Reproduce only the data lines between the line holding "common name: Mouse moth" and the line holding "order: Anura", inclusive, substituting "species" for every "scientific name" and leaving everything else unchanged.

******************************

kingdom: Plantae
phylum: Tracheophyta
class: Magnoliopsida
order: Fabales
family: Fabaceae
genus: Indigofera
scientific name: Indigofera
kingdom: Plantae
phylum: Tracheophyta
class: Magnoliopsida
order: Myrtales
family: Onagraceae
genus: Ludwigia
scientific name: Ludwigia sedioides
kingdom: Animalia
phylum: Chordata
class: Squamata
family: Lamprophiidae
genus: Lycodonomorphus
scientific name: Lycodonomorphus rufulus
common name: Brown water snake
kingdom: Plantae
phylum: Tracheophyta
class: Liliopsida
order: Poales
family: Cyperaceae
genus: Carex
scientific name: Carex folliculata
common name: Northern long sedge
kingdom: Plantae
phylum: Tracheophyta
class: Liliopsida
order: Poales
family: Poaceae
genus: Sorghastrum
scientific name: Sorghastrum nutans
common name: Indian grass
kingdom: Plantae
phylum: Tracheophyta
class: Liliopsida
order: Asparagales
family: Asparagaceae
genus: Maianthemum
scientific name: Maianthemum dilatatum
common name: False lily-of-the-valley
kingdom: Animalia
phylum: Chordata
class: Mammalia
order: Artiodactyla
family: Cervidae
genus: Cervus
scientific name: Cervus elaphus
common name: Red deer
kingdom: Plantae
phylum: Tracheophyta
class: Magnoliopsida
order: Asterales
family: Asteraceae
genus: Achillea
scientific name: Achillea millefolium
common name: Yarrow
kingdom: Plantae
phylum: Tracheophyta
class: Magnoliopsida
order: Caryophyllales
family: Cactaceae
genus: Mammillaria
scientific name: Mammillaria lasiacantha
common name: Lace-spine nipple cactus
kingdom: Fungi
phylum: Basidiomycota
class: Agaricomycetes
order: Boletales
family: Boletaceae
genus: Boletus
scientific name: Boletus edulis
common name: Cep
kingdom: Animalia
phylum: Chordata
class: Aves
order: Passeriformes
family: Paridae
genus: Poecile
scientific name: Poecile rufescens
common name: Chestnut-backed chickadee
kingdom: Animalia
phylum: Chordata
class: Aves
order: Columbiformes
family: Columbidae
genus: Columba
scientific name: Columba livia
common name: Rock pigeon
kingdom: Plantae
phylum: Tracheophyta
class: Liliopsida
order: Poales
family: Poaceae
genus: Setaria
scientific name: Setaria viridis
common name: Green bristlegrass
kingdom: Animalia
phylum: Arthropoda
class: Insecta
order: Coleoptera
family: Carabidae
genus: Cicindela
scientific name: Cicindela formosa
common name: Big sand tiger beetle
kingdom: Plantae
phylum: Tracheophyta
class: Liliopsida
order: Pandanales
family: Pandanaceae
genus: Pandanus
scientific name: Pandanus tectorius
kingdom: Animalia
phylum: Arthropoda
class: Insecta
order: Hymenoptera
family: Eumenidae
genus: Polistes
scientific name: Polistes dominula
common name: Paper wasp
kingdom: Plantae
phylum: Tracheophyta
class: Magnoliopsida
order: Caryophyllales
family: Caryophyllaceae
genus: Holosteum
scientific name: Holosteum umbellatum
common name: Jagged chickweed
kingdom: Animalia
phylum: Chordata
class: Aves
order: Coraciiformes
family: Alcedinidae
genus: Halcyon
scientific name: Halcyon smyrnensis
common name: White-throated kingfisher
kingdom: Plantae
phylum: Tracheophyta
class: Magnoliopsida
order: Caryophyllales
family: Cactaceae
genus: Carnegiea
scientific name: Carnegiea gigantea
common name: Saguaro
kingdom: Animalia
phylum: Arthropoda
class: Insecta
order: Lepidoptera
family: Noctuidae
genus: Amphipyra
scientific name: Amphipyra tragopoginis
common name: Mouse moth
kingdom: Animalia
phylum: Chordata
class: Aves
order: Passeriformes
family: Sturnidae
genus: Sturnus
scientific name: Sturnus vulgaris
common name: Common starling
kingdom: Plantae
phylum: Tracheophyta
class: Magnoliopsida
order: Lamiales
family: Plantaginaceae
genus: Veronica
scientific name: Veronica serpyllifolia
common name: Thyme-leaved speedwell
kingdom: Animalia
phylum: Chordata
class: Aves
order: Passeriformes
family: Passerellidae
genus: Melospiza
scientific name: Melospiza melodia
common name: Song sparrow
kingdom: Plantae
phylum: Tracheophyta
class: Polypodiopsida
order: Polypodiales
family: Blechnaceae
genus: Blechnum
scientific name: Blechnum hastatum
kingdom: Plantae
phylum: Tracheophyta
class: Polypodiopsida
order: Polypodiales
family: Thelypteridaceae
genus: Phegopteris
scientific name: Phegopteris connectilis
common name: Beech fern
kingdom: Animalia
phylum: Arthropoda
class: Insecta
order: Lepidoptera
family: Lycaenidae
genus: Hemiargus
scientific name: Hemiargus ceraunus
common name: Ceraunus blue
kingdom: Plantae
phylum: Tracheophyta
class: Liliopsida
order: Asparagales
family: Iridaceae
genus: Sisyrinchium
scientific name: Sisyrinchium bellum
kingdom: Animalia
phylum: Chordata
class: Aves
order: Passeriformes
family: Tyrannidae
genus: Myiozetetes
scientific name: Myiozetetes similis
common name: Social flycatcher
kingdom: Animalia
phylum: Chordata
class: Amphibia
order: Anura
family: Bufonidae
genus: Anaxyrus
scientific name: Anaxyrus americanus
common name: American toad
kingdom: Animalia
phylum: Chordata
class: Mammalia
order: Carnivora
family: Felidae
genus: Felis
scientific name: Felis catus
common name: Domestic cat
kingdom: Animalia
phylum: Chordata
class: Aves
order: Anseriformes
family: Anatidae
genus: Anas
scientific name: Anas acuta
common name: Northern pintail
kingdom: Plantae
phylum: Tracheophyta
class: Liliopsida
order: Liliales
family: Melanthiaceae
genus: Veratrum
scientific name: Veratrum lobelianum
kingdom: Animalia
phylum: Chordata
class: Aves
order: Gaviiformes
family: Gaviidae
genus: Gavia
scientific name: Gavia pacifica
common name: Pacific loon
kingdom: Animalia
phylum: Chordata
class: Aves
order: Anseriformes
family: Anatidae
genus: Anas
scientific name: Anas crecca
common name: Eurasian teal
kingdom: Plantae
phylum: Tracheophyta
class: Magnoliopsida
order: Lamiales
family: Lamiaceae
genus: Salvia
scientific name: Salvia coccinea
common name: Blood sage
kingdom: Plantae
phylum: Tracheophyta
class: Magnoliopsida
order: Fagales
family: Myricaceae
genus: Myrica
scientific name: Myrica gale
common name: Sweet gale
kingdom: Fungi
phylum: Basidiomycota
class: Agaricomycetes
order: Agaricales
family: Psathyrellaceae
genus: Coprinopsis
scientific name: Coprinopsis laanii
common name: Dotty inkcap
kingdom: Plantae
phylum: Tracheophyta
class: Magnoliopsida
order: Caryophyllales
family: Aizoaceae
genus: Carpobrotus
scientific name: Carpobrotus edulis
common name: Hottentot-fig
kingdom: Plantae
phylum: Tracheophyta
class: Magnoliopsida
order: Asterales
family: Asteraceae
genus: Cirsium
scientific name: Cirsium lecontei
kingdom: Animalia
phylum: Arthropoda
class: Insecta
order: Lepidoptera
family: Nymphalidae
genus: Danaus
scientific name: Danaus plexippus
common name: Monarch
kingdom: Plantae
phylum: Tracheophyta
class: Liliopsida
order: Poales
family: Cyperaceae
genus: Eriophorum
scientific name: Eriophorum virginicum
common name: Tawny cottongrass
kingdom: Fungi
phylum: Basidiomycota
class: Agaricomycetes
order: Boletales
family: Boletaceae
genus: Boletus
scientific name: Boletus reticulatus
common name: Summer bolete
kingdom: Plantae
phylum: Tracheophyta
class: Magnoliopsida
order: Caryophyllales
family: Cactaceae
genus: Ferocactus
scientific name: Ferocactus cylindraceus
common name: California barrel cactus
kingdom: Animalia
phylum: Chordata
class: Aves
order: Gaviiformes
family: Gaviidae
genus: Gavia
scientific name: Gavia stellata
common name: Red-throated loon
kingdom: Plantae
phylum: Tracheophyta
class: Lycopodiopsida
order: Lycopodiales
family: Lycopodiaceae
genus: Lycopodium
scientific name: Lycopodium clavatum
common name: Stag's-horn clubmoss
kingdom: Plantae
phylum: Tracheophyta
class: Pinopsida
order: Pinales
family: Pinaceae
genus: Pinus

******************************

#### RESULT OF THE EXERCISE:
common name: Mouse moth
kingdom: Animalia
phylum: Chordata
class: Aves
order: Passeriformes
family: Sturnidae
genus: Sturnus
species: Sturnus vulgaris
common name: Common starling
kingdom: Plantae
phylum: Tracheophyta
class: Magnoliopsida
order: Lamiales
family: Plantaginaceae
genus: Veronica
species: Veronica serpyllifolia
common name: Thyme-leaved speedwell
kingdom: Animalia
phylum: Chordata
class: Aves
order: Passeriformes
family: Passerellidae
genus: Melospiza
species: Melospiza melodia
common name: Song sparrow
kingdom: Plantae
phylum: Tracheophyta
class: Polypodiopsida
order: Polypodiales
family: Blechnaceae
genus: Blechnum
species: Blechnum hastatum
kingdom: Plantae
phylum: Tracheophyta
class: Polypodiopsida
order: Polypodiales
family: Thelypteridaceae
genus: Phegopteris
species: Phegopteris connectilis
common name: Beech fern
kingdom: Animalia
phylum: Arthropoda
class: Insecta
order: Lepidoptera
family: Lycaenidae
genus: Hemiargus
species: Hemiargus ceraunus
common name: Ceraunus blue
kingdom: Plantae
phylum: Tracheophyta
class: Liliopsida
order: Asparagales
family: Iridaceae
genus: Sisyrinchium
species: Sisyrinchium bellum
kingdom: Animalia
phylum: Chordata
class: Aves
order: Passeriformes
family: Tyrannidae
genus: Myiozetetes
species: Myiozetetes similis
common name: Social flycatcher
kingdom: Animalia
phylum: Chordata
class: Amphibia
order: Anura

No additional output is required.